A Aston Martin segue enfrentando um início de temporada difícil na Fórmula 1 em 2026, com problemas de confiabilidade de sua fornecedora de motores, a Honda, comprometendo o desempenho da equipe no GP da Austrália. Adrian Newey, chefe da Aston Martin, revelou que a equipe japonesa enfrenta sérias limitações de experiência em sua nova configuração.
“Quando se reorganizaram, grande parte do grupo original se desfez e foi trabalhar em painéis solares ou outras áreas. Então, muito do grupo que voltou é novo na Fórmula 1 e não trouxe a experiência que tinha anteriormente”, explicou Newey. Ele ainda destacou que o retorno da Honda em 2023 coincidiu com a primeira temporada do limite orçamentário para motores, enquanto os concorrentes já haviam desenvolvido seus propulsores com continuidade em 2021 e 2022.

**Dados registrados:**
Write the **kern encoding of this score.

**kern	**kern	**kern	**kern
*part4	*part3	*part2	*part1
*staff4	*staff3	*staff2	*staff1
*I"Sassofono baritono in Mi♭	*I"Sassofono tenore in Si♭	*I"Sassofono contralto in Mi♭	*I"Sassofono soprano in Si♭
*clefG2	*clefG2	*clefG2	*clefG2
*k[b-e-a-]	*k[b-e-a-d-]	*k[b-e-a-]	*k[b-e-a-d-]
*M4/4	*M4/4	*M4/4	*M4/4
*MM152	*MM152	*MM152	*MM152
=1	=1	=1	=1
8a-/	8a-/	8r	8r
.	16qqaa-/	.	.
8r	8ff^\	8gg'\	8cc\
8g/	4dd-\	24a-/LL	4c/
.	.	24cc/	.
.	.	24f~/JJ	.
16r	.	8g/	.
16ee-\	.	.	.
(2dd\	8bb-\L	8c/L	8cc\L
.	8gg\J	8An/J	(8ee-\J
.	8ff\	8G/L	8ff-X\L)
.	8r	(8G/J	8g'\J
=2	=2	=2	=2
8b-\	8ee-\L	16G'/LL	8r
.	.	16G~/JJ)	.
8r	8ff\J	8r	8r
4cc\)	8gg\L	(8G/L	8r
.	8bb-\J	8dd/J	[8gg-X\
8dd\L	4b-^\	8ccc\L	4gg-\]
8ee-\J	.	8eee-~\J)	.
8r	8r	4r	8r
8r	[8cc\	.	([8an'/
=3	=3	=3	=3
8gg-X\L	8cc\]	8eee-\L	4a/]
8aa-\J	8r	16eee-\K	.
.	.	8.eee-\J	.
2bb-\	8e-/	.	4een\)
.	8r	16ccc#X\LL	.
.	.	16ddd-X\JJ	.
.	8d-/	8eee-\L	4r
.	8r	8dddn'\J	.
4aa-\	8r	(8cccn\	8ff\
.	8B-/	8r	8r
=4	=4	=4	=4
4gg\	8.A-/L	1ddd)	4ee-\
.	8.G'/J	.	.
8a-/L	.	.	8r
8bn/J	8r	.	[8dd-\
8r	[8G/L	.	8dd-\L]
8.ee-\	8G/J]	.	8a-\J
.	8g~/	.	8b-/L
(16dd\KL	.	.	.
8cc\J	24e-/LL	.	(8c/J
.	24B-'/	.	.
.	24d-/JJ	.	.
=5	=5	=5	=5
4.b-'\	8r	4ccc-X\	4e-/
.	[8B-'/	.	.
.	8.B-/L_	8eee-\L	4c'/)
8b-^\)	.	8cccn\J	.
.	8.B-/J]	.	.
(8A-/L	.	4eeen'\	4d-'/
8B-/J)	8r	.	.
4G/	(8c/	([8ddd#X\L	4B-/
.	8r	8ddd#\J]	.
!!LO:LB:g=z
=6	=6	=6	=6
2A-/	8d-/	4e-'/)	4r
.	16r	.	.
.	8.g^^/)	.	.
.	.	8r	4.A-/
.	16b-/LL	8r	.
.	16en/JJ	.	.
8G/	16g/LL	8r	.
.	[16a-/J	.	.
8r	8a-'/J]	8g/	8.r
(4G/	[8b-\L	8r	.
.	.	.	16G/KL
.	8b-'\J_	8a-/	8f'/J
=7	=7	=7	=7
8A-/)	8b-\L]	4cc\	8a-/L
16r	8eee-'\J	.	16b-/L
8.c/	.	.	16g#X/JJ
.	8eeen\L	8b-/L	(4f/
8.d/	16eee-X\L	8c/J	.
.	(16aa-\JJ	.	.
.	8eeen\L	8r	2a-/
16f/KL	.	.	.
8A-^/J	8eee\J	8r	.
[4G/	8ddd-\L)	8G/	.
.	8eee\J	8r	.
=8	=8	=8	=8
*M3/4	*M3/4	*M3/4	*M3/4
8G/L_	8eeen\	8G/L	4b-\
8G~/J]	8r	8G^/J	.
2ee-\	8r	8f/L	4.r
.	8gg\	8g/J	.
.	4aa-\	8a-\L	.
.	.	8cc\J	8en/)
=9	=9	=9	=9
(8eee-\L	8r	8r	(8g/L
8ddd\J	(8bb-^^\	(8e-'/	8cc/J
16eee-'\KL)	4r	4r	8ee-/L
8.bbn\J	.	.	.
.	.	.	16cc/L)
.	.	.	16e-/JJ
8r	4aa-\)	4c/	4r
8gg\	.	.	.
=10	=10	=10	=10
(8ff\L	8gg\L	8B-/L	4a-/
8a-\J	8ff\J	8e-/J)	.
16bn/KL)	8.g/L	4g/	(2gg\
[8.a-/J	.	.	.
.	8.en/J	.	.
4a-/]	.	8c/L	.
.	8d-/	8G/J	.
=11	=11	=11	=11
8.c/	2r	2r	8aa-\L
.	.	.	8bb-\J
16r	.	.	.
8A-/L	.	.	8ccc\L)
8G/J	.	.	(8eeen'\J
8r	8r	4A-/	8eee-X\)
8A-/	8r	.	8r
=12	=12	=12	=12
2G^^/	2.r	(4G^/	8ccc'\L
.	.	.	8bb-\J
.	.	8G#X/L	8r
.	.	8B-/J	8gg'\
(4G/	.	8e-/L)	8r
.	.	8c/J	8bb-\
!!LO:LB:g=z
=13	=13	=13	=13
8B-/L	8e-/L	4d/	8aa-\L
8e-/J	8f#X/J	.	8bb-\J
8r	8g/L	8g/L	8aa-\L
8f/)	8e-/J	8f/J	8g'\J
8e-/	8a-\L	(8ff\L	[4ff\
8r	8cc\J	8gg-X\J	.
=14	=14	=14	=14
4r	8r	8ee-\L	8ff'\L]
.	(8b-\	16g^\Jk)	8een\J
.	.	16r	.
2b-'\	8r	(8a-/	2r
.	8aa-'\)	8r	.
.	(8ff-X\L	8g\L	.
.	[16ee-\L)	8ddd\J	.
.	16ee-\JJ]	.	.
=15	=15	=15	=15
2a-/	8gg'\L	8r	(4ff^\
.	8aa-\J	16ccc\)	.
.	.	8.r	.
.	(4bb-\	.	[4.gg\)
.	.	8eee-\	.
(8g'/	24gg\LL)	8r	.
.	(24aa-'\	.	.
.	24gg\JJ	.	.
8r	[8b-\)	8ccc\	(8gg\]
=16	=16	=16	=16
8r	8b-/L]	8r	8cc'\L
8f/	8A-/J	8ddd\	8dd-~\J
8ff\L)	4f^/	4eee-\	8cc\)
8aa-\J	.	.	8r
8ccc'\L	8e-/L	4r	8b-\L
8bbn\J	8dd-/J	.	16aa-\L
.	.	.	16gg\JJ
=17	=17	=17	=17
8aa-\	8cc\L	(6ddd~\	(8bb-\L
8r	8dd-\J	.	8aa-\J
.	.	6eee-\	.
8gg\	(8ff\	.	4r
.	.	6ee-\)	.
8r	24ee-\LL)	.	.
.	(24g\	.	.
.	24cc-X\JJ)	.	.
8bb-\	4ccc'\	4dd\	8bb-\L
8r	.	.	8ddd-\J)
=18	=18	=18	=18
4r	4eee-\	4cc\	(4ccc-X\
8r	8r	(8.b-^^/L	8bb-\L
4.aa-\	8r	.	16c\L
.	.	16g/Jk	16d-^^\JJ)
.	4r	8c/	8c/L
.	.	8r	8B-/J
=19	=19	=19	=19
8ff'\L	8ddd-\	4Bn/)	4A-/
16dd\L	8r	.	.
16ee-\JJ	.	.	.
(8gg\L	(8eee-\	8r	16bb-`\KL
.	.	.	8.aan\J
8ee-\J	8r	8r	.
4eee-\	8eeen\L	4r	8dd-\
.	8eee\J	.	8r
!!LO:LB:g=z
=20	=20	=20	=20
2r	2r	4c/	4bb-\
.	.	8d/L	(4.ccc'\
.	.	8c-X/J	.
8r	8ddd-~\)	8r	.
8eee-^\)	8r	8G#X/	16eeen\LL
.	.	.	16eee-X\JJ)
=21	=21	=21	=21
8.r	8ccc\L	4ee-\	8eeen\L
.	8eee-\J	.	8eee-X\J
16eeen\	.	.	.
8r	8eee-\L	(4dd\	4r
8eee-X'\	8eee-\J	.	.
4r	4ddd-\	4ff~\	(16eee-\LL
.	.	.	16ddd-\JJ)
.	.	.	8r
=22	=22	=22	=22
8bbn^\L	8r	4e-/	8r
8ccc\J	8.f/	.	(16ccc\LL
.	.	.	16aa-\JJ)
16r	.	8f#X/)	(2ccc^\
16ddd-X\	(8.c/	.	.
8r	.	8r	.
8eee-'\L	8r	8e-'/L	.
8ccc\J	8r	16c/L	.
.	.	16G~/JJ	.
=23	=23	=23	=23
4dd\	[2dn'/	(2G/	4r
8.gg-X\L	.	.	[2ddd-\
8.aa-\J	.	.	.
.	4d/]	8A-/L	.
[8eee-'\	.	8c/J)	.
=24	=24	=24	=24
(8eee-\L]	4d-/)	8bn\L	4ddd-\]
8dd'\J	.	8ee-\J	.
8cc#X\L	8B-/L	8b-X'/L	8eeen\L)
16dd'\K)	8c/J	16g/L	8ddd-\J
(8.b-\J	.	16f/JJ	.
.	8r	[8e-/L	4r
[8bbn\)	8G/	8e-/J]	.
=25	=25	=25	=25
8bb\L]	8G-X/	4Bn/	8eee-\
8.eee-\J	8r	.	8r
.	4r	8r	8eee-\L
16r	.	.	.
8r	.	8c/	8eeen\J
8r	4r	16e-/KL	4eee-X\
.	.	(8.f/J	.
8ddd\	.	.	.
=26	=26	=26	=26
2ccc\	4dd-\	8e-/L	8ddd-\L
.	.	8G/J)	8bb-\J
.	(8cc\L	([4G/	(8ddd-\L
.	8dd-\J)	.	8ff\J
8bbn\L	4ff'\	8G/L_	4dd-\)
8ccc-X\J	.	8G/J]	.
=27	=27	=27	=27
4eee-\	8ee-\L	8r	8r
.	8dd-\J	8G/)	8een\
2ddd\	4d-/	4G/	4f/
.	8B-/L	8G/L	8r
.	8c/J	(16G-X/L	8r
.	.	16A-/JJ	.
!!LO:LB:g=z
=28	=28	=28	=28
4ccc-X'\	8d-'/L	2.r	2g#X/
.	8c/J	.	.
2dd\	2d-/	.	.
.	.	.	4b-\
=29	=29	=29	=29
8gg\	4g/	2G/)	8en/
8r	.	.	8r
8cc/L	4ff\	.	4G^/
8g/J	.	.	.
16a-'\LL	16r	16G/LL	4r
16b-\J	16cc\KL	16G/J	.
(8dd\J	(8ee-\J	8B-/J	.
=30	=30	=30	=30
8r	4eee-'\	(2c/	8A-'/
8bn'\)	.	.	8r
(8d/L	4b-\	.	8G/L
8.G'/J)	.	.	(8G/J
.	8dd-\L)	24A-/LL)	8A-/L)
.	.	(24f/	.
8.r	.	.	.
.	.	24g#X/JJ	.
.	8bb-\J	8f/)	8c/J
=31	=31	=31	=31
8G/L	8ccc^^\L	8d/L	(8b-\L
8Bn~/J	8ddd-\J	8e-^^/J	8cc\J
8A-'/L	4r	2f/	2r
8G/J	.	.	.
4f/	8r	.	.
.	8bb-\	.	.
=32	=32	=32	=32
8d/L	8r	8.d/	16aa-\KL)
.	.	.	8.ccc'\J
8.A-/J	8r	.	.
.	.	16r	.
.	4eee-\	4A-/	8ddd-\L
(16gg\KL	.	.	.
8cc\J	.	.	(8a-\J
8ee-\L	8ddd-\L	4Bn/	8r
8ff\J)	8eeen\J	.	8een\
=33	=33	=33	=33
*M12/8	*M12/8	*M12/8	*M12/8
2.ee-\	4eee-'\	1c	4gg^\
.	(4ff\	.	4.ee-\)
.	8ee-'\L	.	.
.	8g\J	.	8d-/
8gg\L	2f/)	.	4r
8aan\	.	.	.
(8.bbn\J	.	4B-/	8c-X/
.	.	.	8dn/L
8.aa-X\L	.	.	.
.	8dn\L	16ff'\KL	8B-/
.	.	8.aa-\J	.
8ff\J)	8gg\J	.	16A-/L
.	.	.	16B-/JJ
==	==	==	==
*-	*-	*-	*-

**Ordem de serviço:**
Reescreva o trecho sobre a Aston Martin começando em "A Aston Martin segue" e terminando em "2021 e 2022.", trocando "Fórmula 1" por "F1".

**Resolução do exercício:**
A Aston Martin segue enfrentando um início de temporada difícil na F1 em 2026, com problemas de confiabilidade de sua fornecedora de motores, a Honda, comprometendo o desempenho da equipe no GP da Austrália. Adrian Newey, chefe da Aston Martin, revelou que a equipe japonesa enfrenta sérias limitações de experiência em sua nova configuração.
“Quando se reorganizaram, grande parte do grupo original se desfez e foi trabalhar em painéis solares ou outras áreas. Então, muito do grupo que voltou é novo na F1 e não trouxe a experiência que tinha anteriormente”, explicou Newey. Ele ainda destacou que o retorno da Honda em 2023 coincidiu com a primeira temporada do limite orçamentário para motores, enquanto os concorrentes já haviam desenvolvido seus propulsores com continuidade em 2021 e 2022.